The body corporate is not a party to the agreement of sale and the fact that there is a difference in the wording of the conditions of sale which refers to “levies” and the Sectional Title Act which refers to “all monies” due to the body corporate, can have no legal bearing on the rights of the body corporate. The body corporate has a statutory right to refuse the transfer of a unit until all monies due have been paid, or a provision to the satisfaction of the body corporate was made.
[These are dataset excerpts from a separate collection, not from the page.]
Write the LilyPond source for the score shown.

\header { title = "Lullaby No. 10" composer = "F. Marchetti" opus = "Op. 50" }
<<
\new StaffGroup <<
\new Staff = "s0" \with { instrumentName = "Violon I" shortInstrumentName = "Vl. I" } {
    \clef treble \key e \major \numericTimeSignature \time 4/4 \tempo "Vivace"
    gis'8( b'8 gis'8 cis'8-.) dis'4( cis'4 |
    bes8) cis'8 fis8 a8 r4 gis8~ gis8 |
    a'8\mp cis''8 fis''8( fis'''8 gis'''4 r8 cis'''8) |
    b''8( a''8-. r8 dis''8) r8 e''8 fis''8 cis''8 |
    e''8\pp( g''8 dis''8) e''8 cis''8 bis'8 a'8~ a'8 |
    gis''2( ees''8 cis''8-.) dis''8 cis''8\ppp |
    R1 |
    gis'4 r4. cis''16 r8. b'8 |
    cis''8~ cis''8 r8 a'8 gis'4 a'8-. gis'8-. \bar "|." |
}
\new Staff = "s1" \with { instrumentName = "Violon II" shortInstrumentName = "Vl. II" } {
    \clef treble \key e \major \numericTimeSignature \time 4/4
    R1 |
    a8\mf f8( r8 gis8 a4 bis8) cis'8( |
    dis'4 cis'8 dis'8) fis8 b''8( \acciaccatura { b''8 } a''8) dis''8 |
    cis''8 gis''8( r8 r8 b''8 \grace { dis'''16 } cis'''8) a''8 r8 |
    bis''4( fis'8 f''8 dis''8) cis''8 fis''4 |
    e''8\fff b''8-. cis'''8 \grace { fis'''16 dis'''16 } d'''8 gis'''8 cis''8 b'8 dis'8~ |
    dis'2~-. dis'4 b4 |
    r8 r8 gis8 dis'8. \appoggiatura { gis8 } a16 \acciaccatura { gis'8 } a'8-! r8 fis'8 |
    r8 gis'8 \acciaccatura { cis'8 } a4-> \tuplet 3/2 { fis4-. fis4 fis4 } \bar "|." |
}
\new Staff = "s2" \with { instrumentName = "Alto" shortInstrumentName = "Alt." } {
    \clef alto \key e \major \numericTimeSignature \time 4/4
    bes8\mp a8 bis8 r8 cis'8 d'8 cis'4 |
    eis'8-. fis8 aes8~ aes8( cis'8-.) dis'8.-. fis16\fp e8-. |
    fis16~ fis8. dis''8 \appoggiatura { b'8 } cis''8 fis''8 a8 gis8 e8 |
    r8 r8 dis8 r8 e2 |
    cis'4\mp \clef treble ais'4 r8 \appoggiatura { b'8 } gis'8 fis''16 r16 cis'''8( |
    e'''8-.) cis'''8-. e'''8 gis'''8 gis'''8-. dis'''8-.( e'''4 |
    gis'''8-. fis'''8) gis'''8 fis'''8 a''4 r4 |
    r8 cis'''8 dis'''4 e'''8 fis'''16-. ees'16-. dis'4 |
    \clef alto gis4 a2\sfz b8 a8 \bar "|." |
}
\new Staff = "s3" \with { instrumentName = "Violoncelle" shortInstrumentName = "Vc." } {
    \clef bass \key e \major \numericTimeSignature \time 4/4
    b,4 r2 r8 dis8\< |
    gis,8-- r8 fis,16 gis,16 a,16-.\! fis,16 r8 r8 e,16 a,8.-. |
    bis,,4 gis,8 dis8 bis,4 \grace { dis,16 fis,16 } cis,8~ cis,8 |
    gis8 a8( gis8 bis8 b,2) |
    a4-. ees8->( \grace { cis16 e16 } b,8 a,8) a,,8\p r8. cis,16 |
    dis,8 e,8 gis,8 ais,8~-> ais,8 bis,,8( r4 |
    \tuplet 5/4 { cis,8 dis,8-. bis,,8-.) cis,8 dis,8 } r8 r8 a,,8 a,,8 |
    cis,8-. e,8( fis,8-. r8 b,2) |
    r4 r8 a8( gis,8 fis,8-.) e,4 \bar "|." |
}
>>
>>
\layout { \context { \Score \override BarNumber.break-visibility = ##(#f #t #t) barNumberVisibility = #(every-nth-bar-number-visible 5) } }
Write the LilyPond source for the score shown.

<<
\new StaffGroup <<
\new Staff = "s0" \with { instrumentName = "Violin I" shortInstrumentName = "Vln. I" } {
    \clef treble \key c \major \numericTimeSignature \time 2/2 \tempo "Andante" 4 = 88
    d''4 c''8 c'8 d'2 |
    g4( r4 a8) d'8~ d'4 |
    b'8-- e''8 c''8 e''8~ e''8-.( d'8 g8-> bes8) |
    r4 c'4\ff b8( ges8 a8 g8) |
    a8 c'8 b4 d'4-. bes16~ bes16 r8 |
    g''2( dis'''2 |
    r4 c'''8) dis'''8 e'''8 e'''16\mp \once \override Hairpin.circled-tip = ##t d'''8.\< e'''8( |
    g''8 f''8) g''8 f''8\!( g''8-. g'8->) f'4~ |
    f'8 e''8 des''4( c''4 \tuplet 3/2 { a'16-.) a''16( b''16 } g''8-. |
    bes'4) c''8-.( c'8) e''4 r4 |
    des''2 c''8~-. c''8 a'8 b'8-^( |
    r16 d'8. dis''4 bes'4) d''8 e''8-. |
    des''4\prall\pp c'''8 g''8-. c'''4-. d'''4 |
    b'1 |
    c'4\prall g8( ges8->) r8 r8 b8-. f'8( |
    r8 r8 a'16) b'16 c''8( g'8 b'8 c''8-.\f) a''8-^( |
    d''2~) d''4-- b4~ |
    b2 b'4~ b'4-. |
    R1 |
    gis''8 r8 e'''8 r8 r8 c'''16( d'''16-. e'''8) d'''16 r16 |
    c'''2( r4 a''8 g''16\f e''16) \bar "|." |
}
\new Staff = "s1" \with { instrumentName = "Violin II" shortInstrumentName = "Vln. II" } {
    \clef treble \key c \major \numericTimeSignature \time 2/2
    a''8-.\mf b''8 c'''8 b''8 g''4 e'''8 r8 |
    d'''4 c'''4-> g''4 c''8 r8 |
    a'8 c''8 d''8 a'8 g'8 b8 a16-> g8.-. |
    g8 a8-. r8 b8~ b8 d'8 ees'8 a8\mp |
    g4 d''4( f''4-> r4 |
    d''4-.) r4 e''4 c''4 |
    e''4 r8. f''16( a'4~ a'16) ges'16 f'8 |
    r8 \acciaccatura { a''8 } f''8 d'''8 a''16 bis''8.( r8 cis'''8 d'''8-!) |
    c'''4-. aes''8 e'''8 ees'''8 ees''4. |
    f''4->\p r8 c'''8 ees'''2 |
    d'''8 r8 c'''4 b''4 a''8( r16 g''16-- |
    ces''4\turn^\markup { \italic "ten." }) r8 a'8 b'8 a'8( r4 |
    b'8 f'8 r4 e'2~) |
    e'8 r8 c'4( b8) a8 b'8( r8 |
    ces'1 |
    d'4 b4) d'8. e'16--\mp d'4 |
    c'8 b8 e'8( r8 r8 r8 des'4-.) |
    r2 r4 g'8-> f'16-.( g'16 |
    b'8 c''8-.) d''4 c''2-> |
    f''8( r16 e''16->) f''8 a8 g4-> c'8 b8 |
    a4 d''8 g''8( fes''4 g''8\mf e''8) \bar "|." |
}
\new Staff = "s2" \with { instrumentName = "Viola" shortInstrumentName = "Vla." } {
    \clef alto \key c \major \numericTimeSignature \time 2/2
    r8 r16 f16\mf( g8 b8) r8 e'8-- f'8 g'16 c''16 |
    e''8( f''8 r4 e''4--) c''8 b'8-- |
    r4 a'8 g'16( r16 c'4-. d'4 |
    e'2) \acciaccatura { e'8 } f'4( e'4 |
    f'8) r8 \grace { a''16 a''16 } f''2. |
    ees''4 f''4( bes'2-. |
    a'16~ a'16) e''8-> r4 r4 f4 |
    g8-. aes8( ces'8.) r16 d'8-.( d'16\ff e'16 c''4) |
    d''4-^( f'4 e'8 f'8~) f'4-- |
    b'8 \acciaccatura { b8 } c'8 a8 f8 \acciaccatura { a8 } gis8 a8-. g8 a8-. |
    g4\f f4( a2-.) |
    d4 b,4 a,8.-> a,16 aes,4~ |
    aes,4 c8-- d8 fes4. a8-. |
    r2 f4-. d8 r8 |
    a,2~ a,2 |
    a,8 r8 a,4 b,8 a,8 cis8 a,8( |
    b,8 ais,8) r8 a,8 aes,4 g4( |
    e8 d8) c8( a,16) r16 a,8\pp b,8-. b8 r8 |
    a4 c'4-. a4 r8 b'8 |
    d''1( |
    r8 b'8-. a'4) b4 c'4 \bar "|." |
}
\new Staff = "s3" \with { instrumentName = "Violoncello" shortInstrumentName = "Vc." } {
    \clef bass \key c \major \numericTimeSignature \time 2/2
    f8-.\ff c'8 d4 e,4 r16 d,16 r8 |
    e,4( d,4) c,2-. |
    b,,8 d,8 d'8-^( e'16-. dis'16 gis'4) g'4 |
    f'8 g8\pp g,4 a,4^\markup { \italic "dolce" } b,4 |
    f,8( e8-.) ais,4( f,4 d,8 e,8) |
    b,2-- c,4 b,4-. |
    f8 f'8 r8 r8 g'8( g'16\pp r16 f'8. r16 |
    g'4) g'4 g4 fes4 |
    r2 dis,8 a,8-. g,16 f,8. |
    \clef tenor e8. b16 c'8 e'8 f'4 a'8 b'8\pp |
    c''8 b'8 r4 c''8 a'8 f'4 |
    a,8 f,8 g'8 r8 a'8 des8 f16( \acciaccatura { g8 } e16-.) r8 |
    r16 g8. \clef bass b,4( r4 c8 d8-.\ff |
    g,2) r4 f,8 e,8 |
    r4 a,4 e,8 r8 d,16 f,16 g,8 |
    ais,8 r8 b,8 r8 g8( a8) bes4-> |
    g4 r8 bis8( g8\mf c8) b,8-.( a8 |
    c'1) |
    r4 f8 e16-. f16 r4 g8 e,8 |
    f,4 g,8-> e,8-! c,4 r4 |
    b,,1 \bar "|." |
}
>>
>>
Unless a body corporate is also contractually bound by the sale conditions at an auction, its statutory right remains unchanged and the buyer can only enforce his contractual right against the Sheriff, once all conditions of the sale have been met, and not against the body corporate’s statutory right to refuse to issue the clearance certificate until all monies due have been paid. 

It must be kept in mind that the SCA case does not mean that body corporates can now ask any amount at their own whim, but that there should still be valid proof of the calculation of the charges outstanding on the unit and the final amount payable must therefore be within these perimeters. The body corporate therefore can ask for levies, water consumption, sewerage services, arrear costs, interest charges and legal fees that are outstanding on the unit being sold in execution.

Disclaimer: This article is the personal opinion/view of the author(s) and is not necessarily that of the firm. The content is provided for information only and should not be seen as an exact or complete exposition of the law. Accordingly, no reliance should be placed on the content for any reason whatsoever and no action should be taken on the basis thereof unless its application and accuracy has been confirmed by a legal advisor. The firm and author(s) cannot be held liable for any prejudice or damage resulting from action taken on the basis of this content without further written confirmation by the author(s).